TO DO:
Within the entries below, please return exactly the lines from the one with "Geschenkkarten" through the one with "hypertrophiques.", leaving out any pictures.

[Extracted page text data]

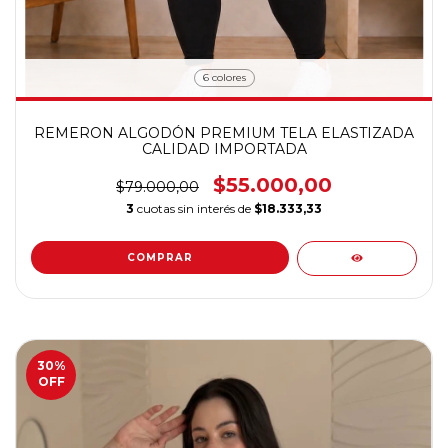
6 colores
REMERON ALGODÓN PREMIUM TELA ELASTIZADA
CALIDAD IMPORTADA
$55.000,00
$79.000,00
3
cuotas sin interés de
$18.333,33
COMPRAR
30
%
OFF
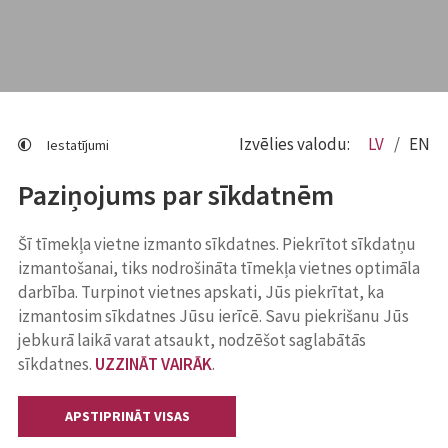
Izvēlies valodu:
LV
EN
Iestatījumi
Paziņojums par sīkdatnēm
Šī tīmekļa vietne izmanto sīkdatnes. Piekrītot sīkdatņu
izmantošanai, tiks nodrošināta tīmekļa vietnes optimāla
darbība. Turpinot vietnes apskati, Jūs piekrītat, ka
izmantosim sīkdatnes Jūsu ierīcē. Savu piekrišanu Jūs
jebkurā laikā varat atsaukt, nodzēšot saglabātās
sīkdatnes.
UZZINĀT VAIRĀK
.
APSTIPRINĀT VISAS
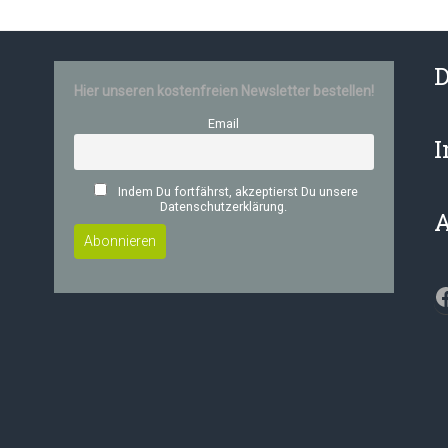
D
Hier unseren kostenfreien Newsletter bestellen!
Email
Indem Du fortfährst, akzeptierst Du unsere
Datenschutzerklärung.
F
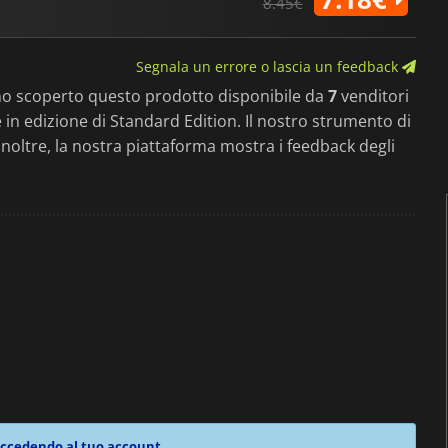
8.45€
Segnala un errore o lascia un feedback
mo scoperto questo prodotto disponibile da
7
venditori
le in edizione di Standard Edition. Il nostro strumento di
. Inoltre, la nostra piattaforma mostra i feedback degli
ccedendo al tuo account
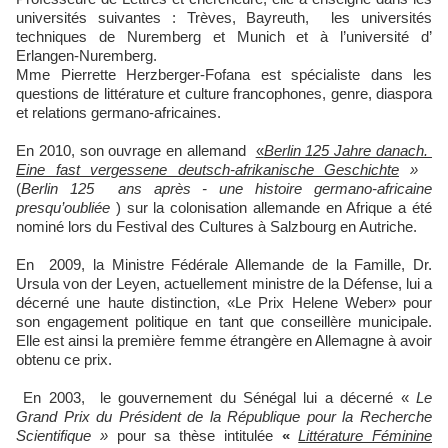
universités suivantes : Trèves, Bayreuth, les universités
techniques de Nuremberg et Munich et à l’université d’
Erlangen-Nuremberg.
Mme Pierrette Herzberger-Fofana est spécialiste dans les
questions de littérature et culture francophones, genre, diaspora
et relations germano-africaines.
En 2010, son ouvrage en allemand
«
Berlin 125 Jahre danach.
Eine fast vergessene deutsch-afrikanische Geschichte
»
(
Berlin 125 ans après - une histoire germano-africaine
presqu’oubliée
) sur la colonisation allemande en Afrique a été
nominé lors du Festival des Cultures à Salzbourg en Autriche.
En 2009, la Ministre Fédérale Allemande de la Famille, Dr.
Ursula von der Leyen, actuellement ministre de la Défense, lui a
décerné une haute distinction, «Le Prix Helene Weber» pour
son engagement politique en tant que conseillère municipale.
Elle est ainsi la première femme étrangère en Allemagne à avoir
obtenu ce prix.
En 2003, le gouvernement du Sénégal lui a décerné «
Le
Grand Prix du Président de la République pour la Recherche
Scientifique »
pour sa thèse intitulée
«
Littérature Féminine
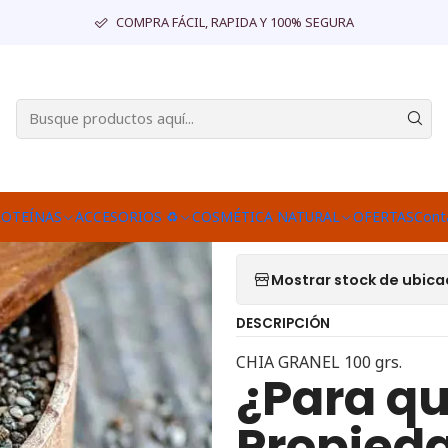
Inicio
DESPENSA
A GRANEL
CHIA GRANEL 100 grs.
COMPRA FÁCIL, RAPIDA Y 100% SEGURA
|
CHIA GRANEL 
Agr
Cantidad
Agregar a la lista d
ROTEÍNAS
ACCESORIOS ♻
COSMÉTICA NATURAL
OFERTAS
Cont
Mostrar stock de ubica
DESCRIPCIÓN
CHIA GRANEL 100 grs.
¿Para qu
Propieda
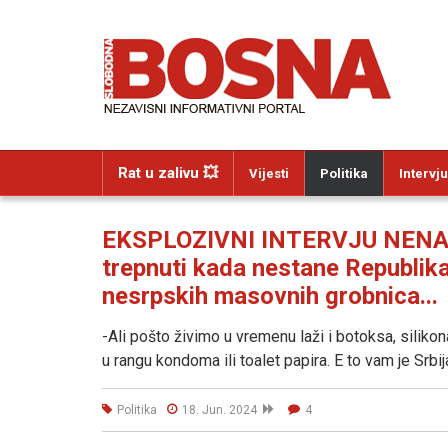
Rat u zalivu 💥
Vijesti
Politika
Intervju
EKSPLOZIVNI INTERVJU NENAD
trepnuti kada nestane Republika
nesrpskih masovnih grobnica...
-Ali pošto živimo u vremenu laži i botoksa, silikon
u rangu kondoma ili toalet papira. E to vam je Srbij
Politika
18. Jun. 2024
4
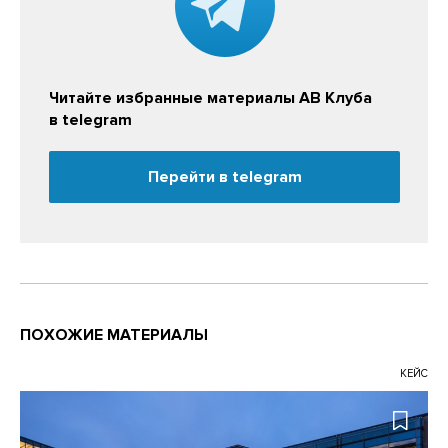
Читайте избранные материалы АВ Клуба
в telegram
Перейти в telegram
ПОХОЖИЕ МАТЕРИАЛЫ
КЕЙС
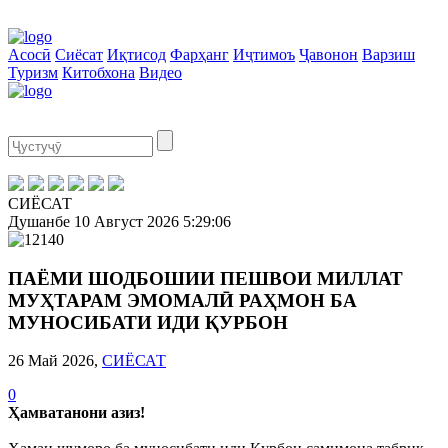
Асосӣ
Сиёсат
Иқтисод
Фарҳанг
Иҷтимоъ
Ҷавонон
Варзиш
Туризм
Китобхона
Видео
СИЁСАТ
Душанбе
10 Август 2026
5:29:06
ПАЁМИ ШОДБОШИИ ПЕШВОИ МИЛЛАТ
МУҲТАРАМ ЭМОМАЛӢ РАҲМОН БА
МУНОСИБАТИ ИДИ ҚУРБОН
26 Май 2026,
СИЁСАТ
0
Ҳамватанони азиз!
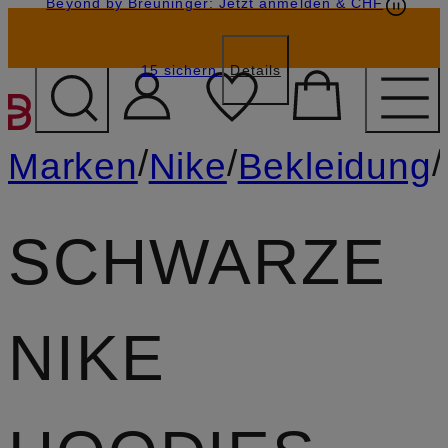
Beyond by Breuninger: Jetzt anmelden & CHF
Geschenkkarten
GESCHENK20
15 sichern
Details
ZUM HAUPTINHALT ÜBE
/
/
/
Marken
Nike
Bekleidung
SCHWARZE
NIKE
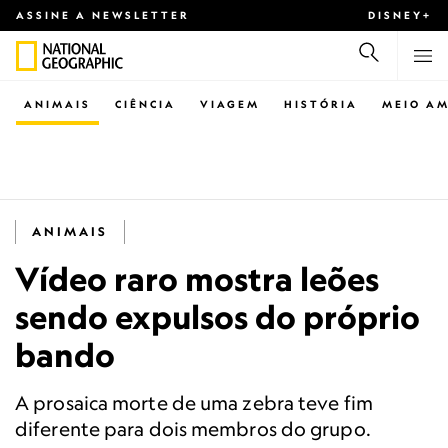
ASSINE A NEWSLETTER
DISNEY+
ANIMAIS
CIÊNCIA
VIAGEM
HISTÓRIA
MEIO AM
ANIMAIS
Vídeo raro mostra leões
sendo expulsos do próprio
bando
A prosaica morte de uma zebra teve fim
diferente para dois membros do grupo.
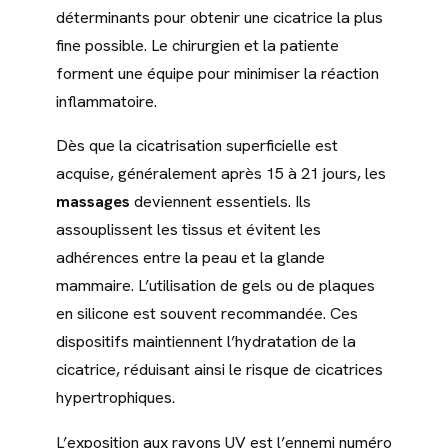
déterminants pour obtenir une cicatrice la plus
fine possible. Le chirurgien et la patiente
forment une équipe pour minimiser la réaction
inflammatoire.
Dès que la cicatrisation superficielle est
acquise, généralement après 15 à 21 jours, les
massages
deviennent essentiels. Ils
assouplissent les tissus et évitent les
adhérences entre la peau et la glande
mammaire. L’utilisation de gels ou de plaques
en silicone est souvent recommandée. Ces
dispositifs maintiennent l’hydratation de la
cicatrice, réduisant ainsi le risque de cicatrices
hypertrophiques.
L’exposition aux rayons UV est l’ennemi numéro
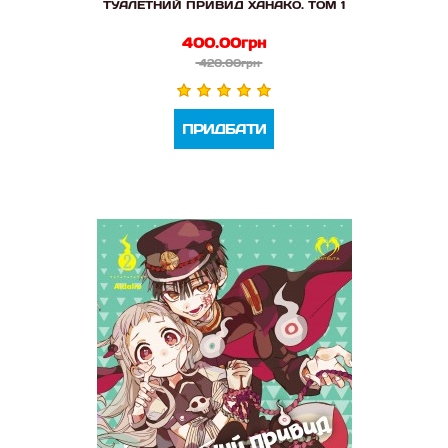
ТУАЛЕТНИЙ ПРИВИД ХАНАКО. ТОМ 1
400.00грн
420.00грн
ПРИДБАТИ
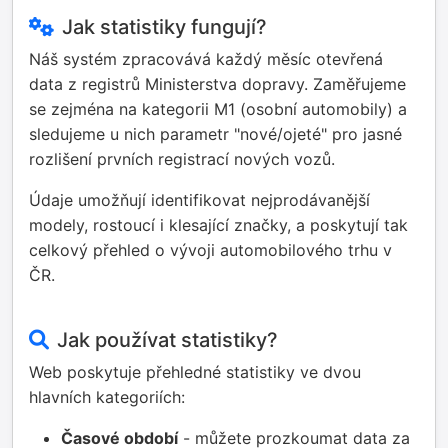
Jak statistiky fungují?
Náš systém zpracovává každý měsíc otevřená
data z registrů Ministerstva dopravy. Zaměřujeme
se zejména na kategorii M1 (osobní automobily) a
sledujeme u nich parametr "nové/ojeté" pro jasné
rozlišení prvních registrací nových vozů.
Údaje umožňují identifikovat nejprodávanější
modely, rostoucí i klesající značky, a poskytují tak
celkový přehled o vývoji automobilového trhu v
ČR.
Jak používat statistiky?
Web poskytuje přehledné statistiky ve dvou
hlavních kategoriích:
Časové období
- můžete prozkoumat data za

EXERCISE ANSWER:
Geschenkkarten
GESCHENK20
15 sichern
Details
ZUM HAUPTINHALT ÜBE
/
/
/
Marken
Nike
Bekleidung
SCHWARZE
NIKE
ASSINE A NEWSLETTER
DISNEY+
ANIMAIS
CIÊNCIA
VIAGEM
HISTÓRIA
MEIO AM
ANIMAIS
Vídeo raro mostra leões
sendo expulsos do próprio
bando
A prosaica morte de uma zebra teve fim
diferente para dois membros do grupo.
déterminants pour obtenir une cicatrice la plus
fine possible. Le chirurgien et la patiente
forment une équipe pour minimiser la réaction
inflammatoire.
Dès que la cicatrisation superficielle est
acquise, généralement après 15 à 21 jours, les
massages
deviennent essentiels. Ils
assouplissent les tissus et évitent les
adhérences entre la peau et la glande
mammaire. L’utilisation de gels ou de plaques
en silicone est souvent recommandée. Ces
dispositifs maintiennent l’hydratation de la
cicatrice, réduisant ainsi le risque de cicatrices
hypertrophiques.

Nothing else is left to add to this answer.